Precisamos falar não apenas para mentes, mas para o corpo inteiro de nossos espectadores. Este é o conselho do cineasta Fernando Meirelles, que assumiu, junto com Daniela Thomas e Andrucha Waddington, o desafio de comunicar a mudança climática a um público de 3 bilhões de pessoas que assistiam pela TV a cerimônia de abertura das Olimpíadas do Rio de Janeiro.
Em um evento no dia 5 de outubro, organizado pelo Instituto Democracia e Sustentabilidade (IDS) e pelo Senac-SP, o cineasta foi um dos convidados para falar sobre o tema “Saindo do gueto ambientalista: o desafio de mobilizar as pessoas para a sustentabilidade”.
Participaram também Ricardo Guimarães, da Thymus Branding, Mônica Gregori, que liderou pesquisa sobre os desafios e oportunidades de comunicar grandes causas, e Tom Moore, um dos responsáveis pela articulação da campanha global de comunicação dos Objetivos de Desenvolvimento Sustentável no Brasil.
Contar histórias
Por trás da decisão de Meirelles de levar o drama da mudança climática ao coração do grande público, existe uma vontade de sensibilizar a opinião pública e mobilizar a sociedade em torno desse desafio.
“Como a gente vai comunicar com uma pessoa da cabeça aos pés?

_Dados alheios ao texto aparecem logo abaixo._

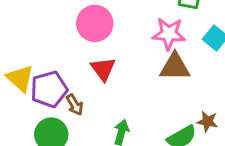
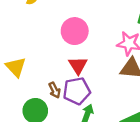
purple pentagon: (49, 89) -> (77, 91), moved

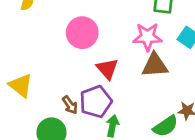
red triangle: (78, 65) -> (107, 69), moved

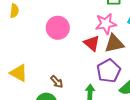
red triangle: (107, 69) -> (92, 43), moved
purple pentagon: (96, 102) -> (109, 71), moved

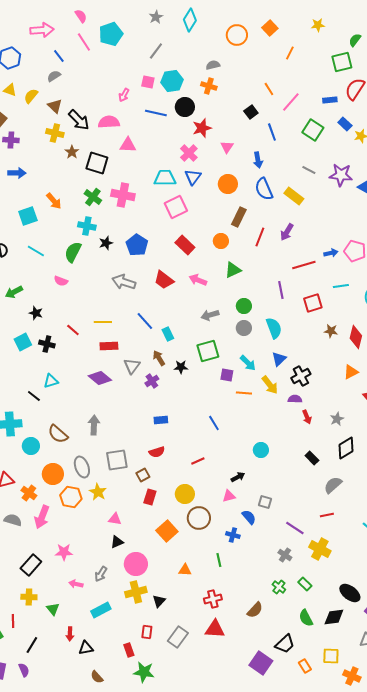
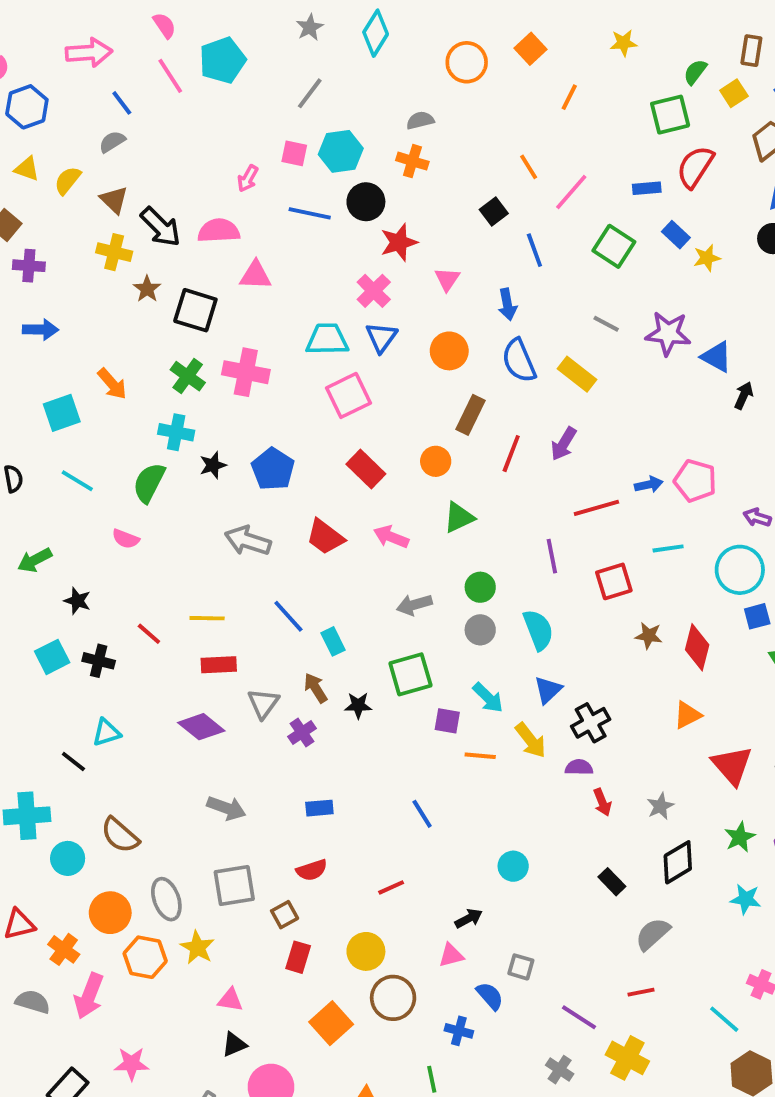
gray arrow: (94, 425) -> (226, 808), moved, turned 108

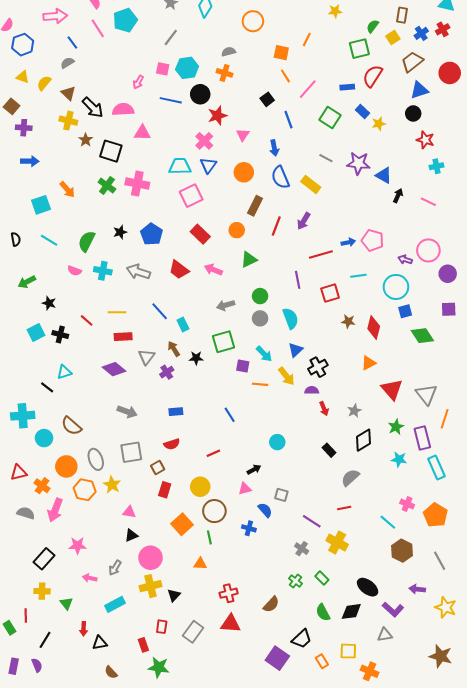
orange square: (531, 49) -> (281, 53), moved, turned -35
cyan cross: (176, 432) -> (103, 271), moved
green line: (432, 1079) -> (209, 537), moved

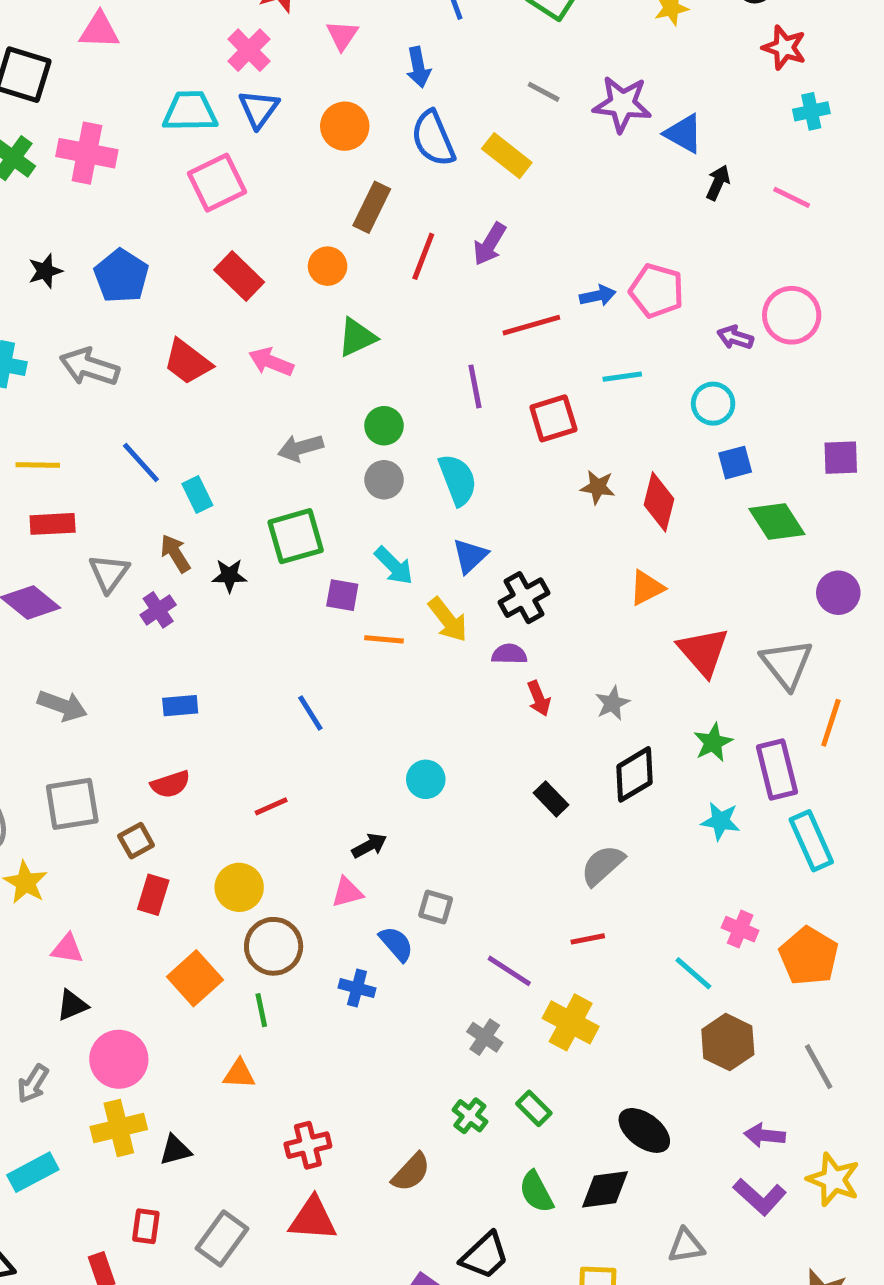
purple circle: (448, 274) -> (838, 593), moved
cyan circle: (396, 287) -> (713, 404), size x0.7
black triangle: (174, 595) -> (175, 1150), turned 32
purple L-shape: (393, 609) -> (760, 1197), moved

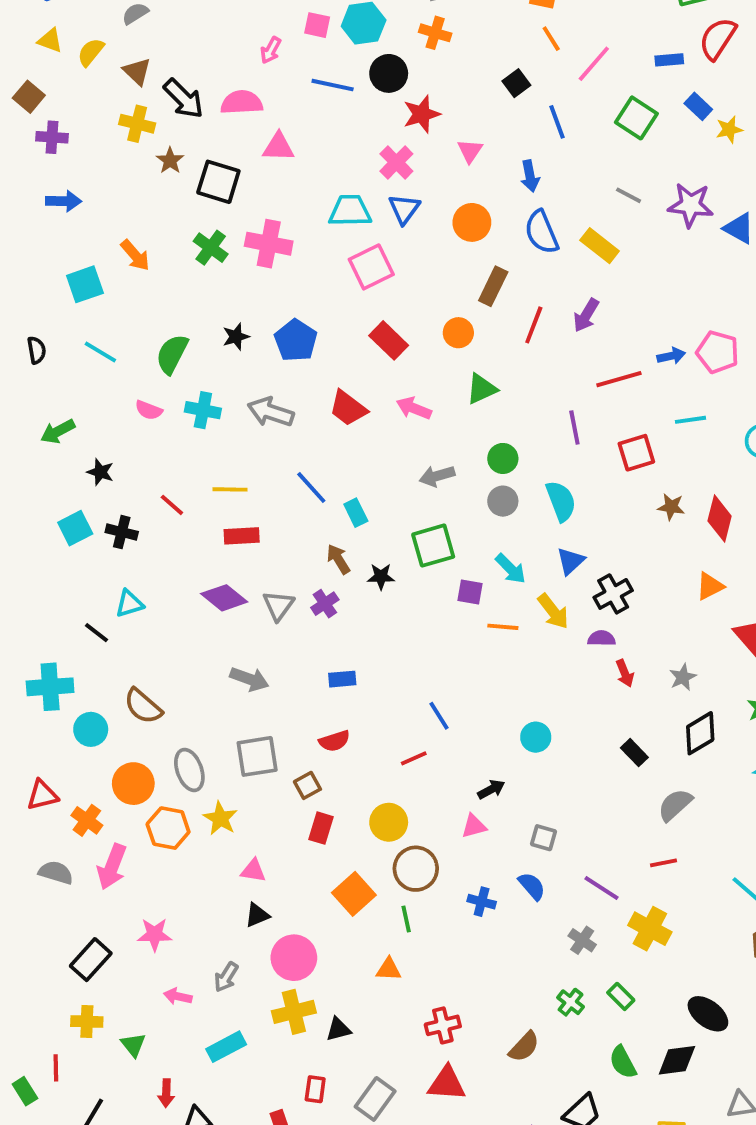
gray triangle: (109, 573) -> (278, 606), moved
blue line: (310, 713) -> (439, 716), moved
blue semicircle: (396, 944) -> (532, 886), moved

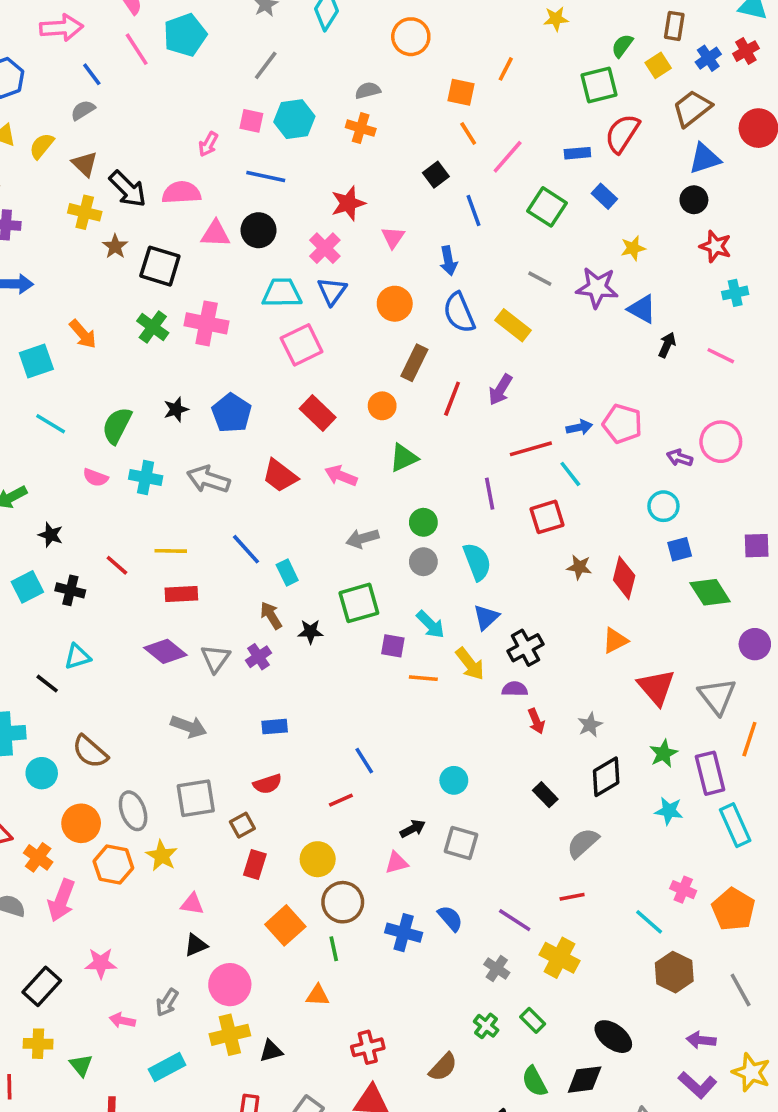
black circle: (389, 73) -> (258, 230), moved
yellow star: (729, 130) -> (633, 248), moved
cyan line: (691, 420) -> (570, 474), moved, turned 60
gray square: (543, 838) -> (461, 843), moved, size x1.4
blue cross: (482, 902) -> (404, 933), size x1.4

A minha aposta é contando histórias. Eu acho que a cabeça da gente não é preparada para ouvir power point, é preparada para ouvir história. […] A Bíblia, por exemplo, é o um grande romance com centenas de histórias escabrosas”.
Para contar histórias, Meirelles lembra a fórmula mais comum usada pelo cinema, sobretudo o americano. Dividido em três atos – pena, medo e catarse – um roteiro inicialmente provocará uma identificação entre o público e o herói ao longo de sua jornada, com momentos de desespero até encontrar a redenção, que é o grande final.
“Na hora em que você tem o momento da catarse, essa descarga emocional, há um banho de neurotransmissores. É nessa hora que a mensagem pode ser entendida, esta é a minha tese”, acredita o cineasta indicando que esse é o melhor momento para sensibilizar o público para uma causa.
Meirelles já acompanhava a questão climática há algum tempo e começou a se aprofundar no impacto desse cenário na região que depende do abastecimento das águas dos glaciais do Himalaia. Algumas previsões indicam que em cerca de apenas 20 anos 900 milhões de pessoas na região da Ásia ficarão sem água e precisarão migrar para outros locais. “O futuro que temos pela frente é aquela distopia que a gente vê em filme”, lamenta o cineasta. “O meu trabalho pessoal com cinema não tem sentido se não trouxer essa questão do clima”.
Ele acredita que a mobilização em torno de questões ambientais ainda não tem a força que precisa devido a um problema de comunicação. Os profissionais que trabalham neste “gueto” atuam de forma técnica, racional. O formato da informação disponível hoje em dia – apoiado em dados, gráficos, pesquisas etc. – pode ser uma barreira para a popularização do tema.
As grandes redações de jornal, por exemplo, são ainda muito lentas em captar os fatos relacionados às mudanças do clima. O cineasta destacou o exemplo do veículo britânico The Guardian. O editor que trabalhava há vinte anos no jornal entendeu que a causa climática é a questão mais fundamental da atualidade e decidiu criar o The Guardian Environment, melhor veículo de massa que fala sobre o assunto hoje em dia, na opinião de Meirelles
“Eu acho que para o “gueto” a comunicação como é feita é ótima, funciona. Mas se você quiser cruzar essa linha, tente contar a história de como o derretimento do ártico vai me afetar, o que eu tenho a ver com isso. Tente mostrar para o público em geral como isso afeta a vida dele”, comenta Meirelles.
O medo não funciona mais
Mesmo após tantos elogios, o cineasta considera que talvez não tenha feito a melhor escolha de linguagem para falar de mudança do clima na abertura das olimpíadas. As imagens nos telões mostraram cenas de desastres que o público já está acostumado a ver, como geleiras despencando, desertos e terra árida. Meirelles acha que, por um tempo, essa abordagem funcionou, mas hoje em dia elas não causam o mesmo efeito.
Além delas, o cineasta aproveitou a qualidade gráfica do espetáculo e produziu animações que ilustravam o impacto da elevação do nível dos oceanos sobre algumas cidades, como o Rio de Janeiro, para trazer o drama climático para mais perto do espectador.
E, depois do medo, o momento de catarse: um vídeo apresentava os maiores projetos de reflorestamento do mundo. “A apologia do desastre não funciona mais. Se você não deixar a possibilidade de que ainda tem jeito, a pessoa se desinteressa”, comenta Meirelles que acredita que é preciso sempre indicar o caminho para a mudança.